Si sa che per esprimere un giudizio su un disco bisognerebbe dedicargli un ascolto reiterato. “Bionda e Disperata” di N.A.N.O., pseusonimo del polistrumentista Emanuele Lapiana, ex C.O.D. e Lovecoma, lo pretende, fosse anche per la varietà di suoni e sfumature che il disco contiene e mescola, restituendo un lavoro difficile da inquadrare, ma che nel suo complesso cattura l’attenzione.

Già il primo brano Spartiacque, al primo play divide e confonde. Sembra di assistere a un insieme di generi e influenze che non lasciano spazio a un parere chiaro e definito. C’è un po’ di tutto, e più che pura genialità sembra il tentativo di accontentare tutti penalizzando l’attenzione al testo. Ma fortunatamente N.A.N.O sembra accorgersene e restituisce un susseguirsi di tracce più definite e meno figlie della volontà di stupire a tutti i costi.

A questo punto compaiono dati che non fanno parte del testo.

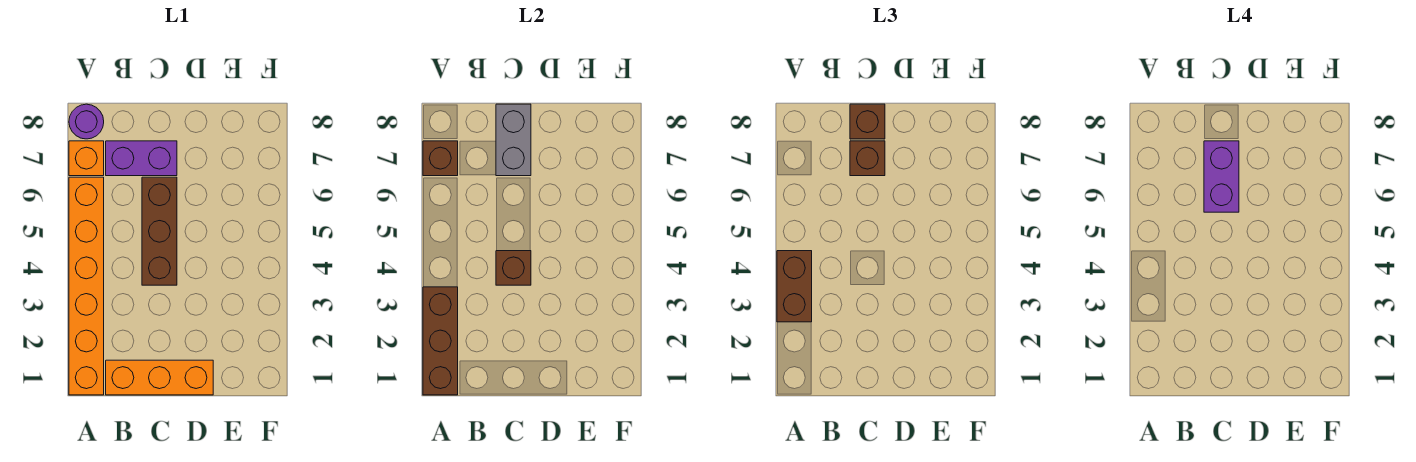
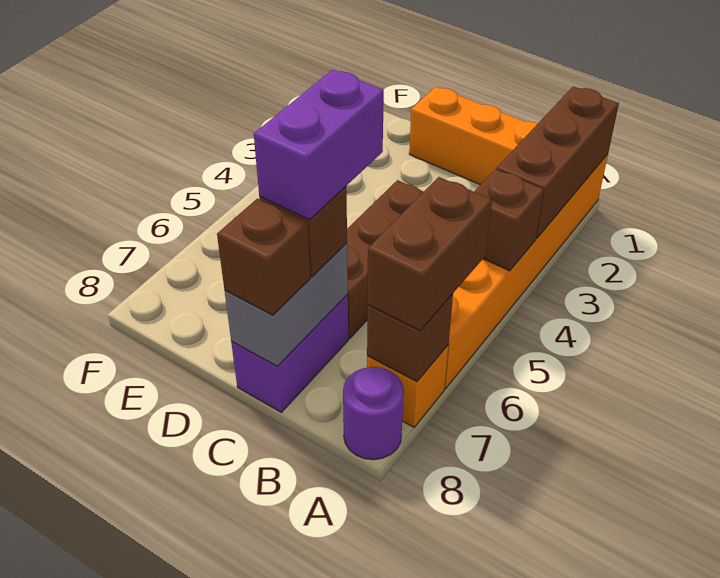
brown brick A3:A4 level 3 -> brown brick A6:A7 level 3
purple brick B7:C7 level 1 -> purple brick C7:C8 level 1
brown brick C4 level 2 -> brown brick A4 level 2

Anche qui, però, non mancano i punti interrogativi: è un tentativo di emulare Franco Battiato o di riconoscerne l’irraggiungibilità prendendosene beffa attraverso un genere più leggero e sconclusionato, frutto di una generazione che sembra non saper più scendere nel profondo delle nobili riflessioni? Il suono elettro-pop nel suo complesso è piacevole e se ne apprezza il lavoro di produzione, ma il rischio è quello di sottrarre (ripeto) attenzione ai testi, che in alcune parti appaiono frivoli e poco interessanti dal punto di vista dei contenuti (soprattutto se accostati a grandi nomi come Moravia e Pasolini che vengono scomodati, a mio parere, inutilmente). 

Ammetto che dopo il terzo ascolto, ancora non ho capito nulla di quello che N.A.N.O. vuole dirci e sicuramente affiderei il disco a momenti in cui la musica serve più a non pensiere che a emozionare. In conclusione: promosso o bocciato? Lunga sentenza ai posteri e buon ascolto.